I read this in the news last week.
Cigarette plain packaging closer
New Zealand has the “sovereign right” to protect its citizens and will not be told what to do by tobacco companies, Tariana Turia says, as plain packaging of cigarettes passed its first hurdle.
Last night Turia, Associate Minister of Health, introduced the Smokefree Environments (Tobacco Plain Packaging) Amendment Bill into Parliament, and it passed its first vote by 118 votes to one.
It has now been referred to the Health Select Committee for public consultation. National, Labour, the Greens are all supporting it, while New Zealand First was expected to support it at least through to select committee.
Eventually the legislation would see all branding removed from all tobacco products, aside from the name of the variation in small plain type, with large warnings about the risks posed by smoking.

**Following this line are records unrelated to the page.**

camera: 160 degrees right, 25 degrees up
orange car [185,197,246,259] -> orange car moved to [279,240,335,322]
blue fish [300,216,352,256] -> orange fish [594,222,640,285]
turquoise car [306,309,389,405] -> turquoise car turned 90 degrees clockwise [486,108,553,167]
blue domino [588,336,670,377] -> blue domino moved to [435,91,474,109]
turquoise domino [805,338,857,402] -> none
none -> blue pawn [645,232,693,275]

Turia said that despite legal challenges to similar measures across the Tasman, she was confident it met New Zealand’s international obligations.
Mandatory plain packaging is the latest government intervention to stop people smoking.

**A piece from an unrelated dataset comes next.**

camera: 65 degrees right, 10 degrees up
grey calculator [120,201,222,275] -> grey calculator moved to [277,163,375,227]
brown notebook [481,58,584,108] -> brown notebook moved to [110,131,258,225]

I’m against it. It’s creeping totalitarianism!
The tobacco industry is against it. British American Tobacco spokeswoman Susan Jones says
Plain packaging constitutes a severe restriction on the use of our intellectual property, including trademarks. This is a huge concern to us, as it would be to any business, because the effect is to render our trademarks unusable.

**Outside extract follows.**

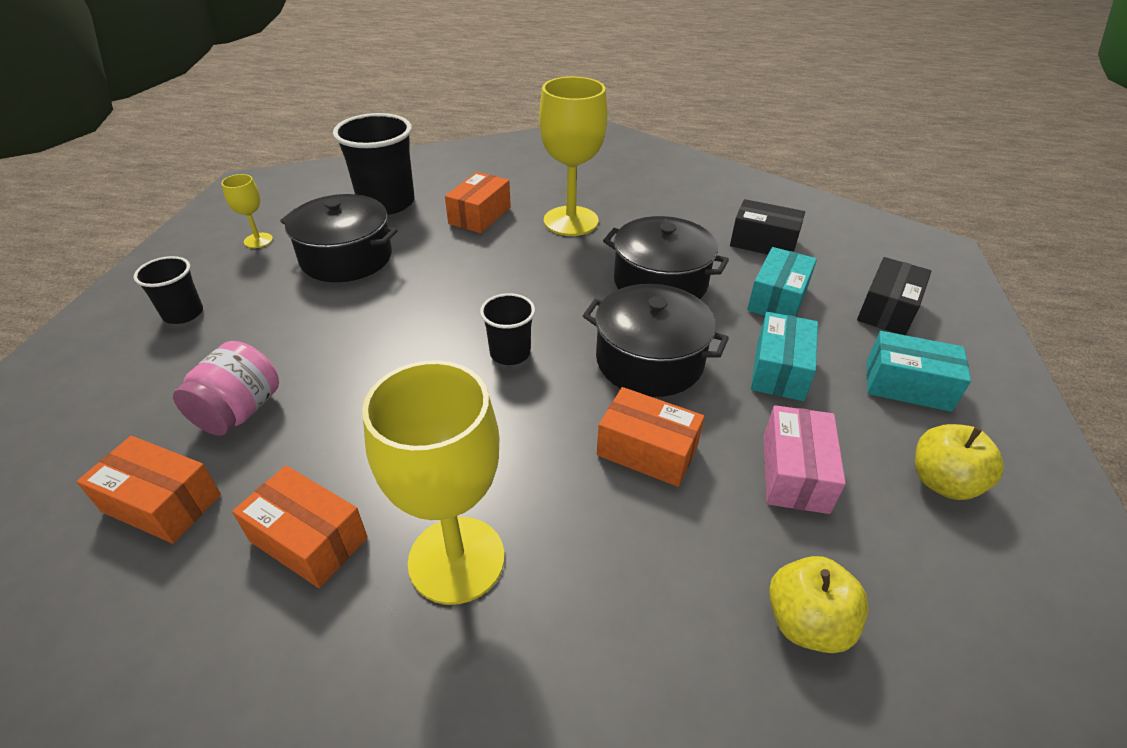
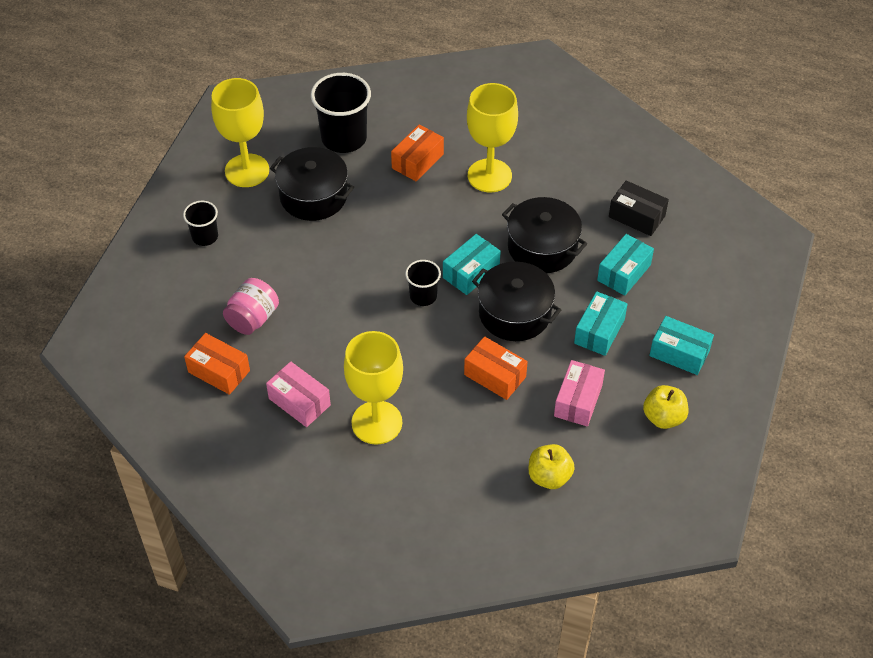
camera: 10 degrees right, 10 degrees up
yellow goblet [221,174,273,248] -> yellow goblet [211,78,269,187], size x2.12
orange box [232,466,368,588] -> pink box [266,361,331,427]
black box [857,257,931,335] -> none
none -> turquoise box [443,234,501,295]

John Banks is against it. He says
I don’t believe the State should seize property rights from legitimate companies selling legitimate products
What I find particularly interesting is that Jones and Banks both make their argument against plain packaging on the basis of intellectual property rights, specifically trademarks. But there are no intellectual property rights! Or, there shouldn’t be!
There’s no doubt that the introduction of private property was hugely civilising. Property rights in the tangible fruits of one’s labours means that one’s possessions are legally secure. Whereas, before the invention of private property, one could walk into stores and just take things, now it’s theft!
Privatisation of land also seems to me to have been a good idea. (Not according to the geolibertarians.) But should we privatise everything? Should we privatise the whales? Should we privatise business names and logos? Should we privatise inventions? Should we privatise stories? Should we privatise air? Should we privatise the Moon?
Please understand that what constitutes private property is a system of restrictions, authorised and enforced by government, on who may do what with certain things. For example, making it illegal for anyone except the R. J. Reynolds Tobacco Company to use the word ‘camel’ and a picture of a camel in certain contexts is what constitutes the company’s intellectual property in the Camel trademark. To own a trademark is to restrict everyone else’s freedoms, e.g., to restrict their freedoms to talk about and draw camels.
Getting the government to restrict other people’s freedoms to use words, images and ideas is tantamount to theft and anathema to this libertarian.
Jones complains that plain packaging constitutes a severe restriction on the use of British American Tobacco’s intellectual property. Of course, it does. But here’s the irony. The very existence of a British American Tobacco trademark is constituted by severe restrictions on everyone else’s use of what previously they could freely use. Now it’s not simply everyone else whose freedoms are restricted. It’s everyone whose freedoms are restricted, including British American Tobacco. It’s now illegal for anyone to use the word ‘camel’ and a picture of a camel in certain contexts. One law for all!
I don’t think much of the trademarks argument put forward by Jones and Banks. The government giveth and the government taketh away. Problem?
A government big enough to give you everything you want is a government big enough to take from you everything you have.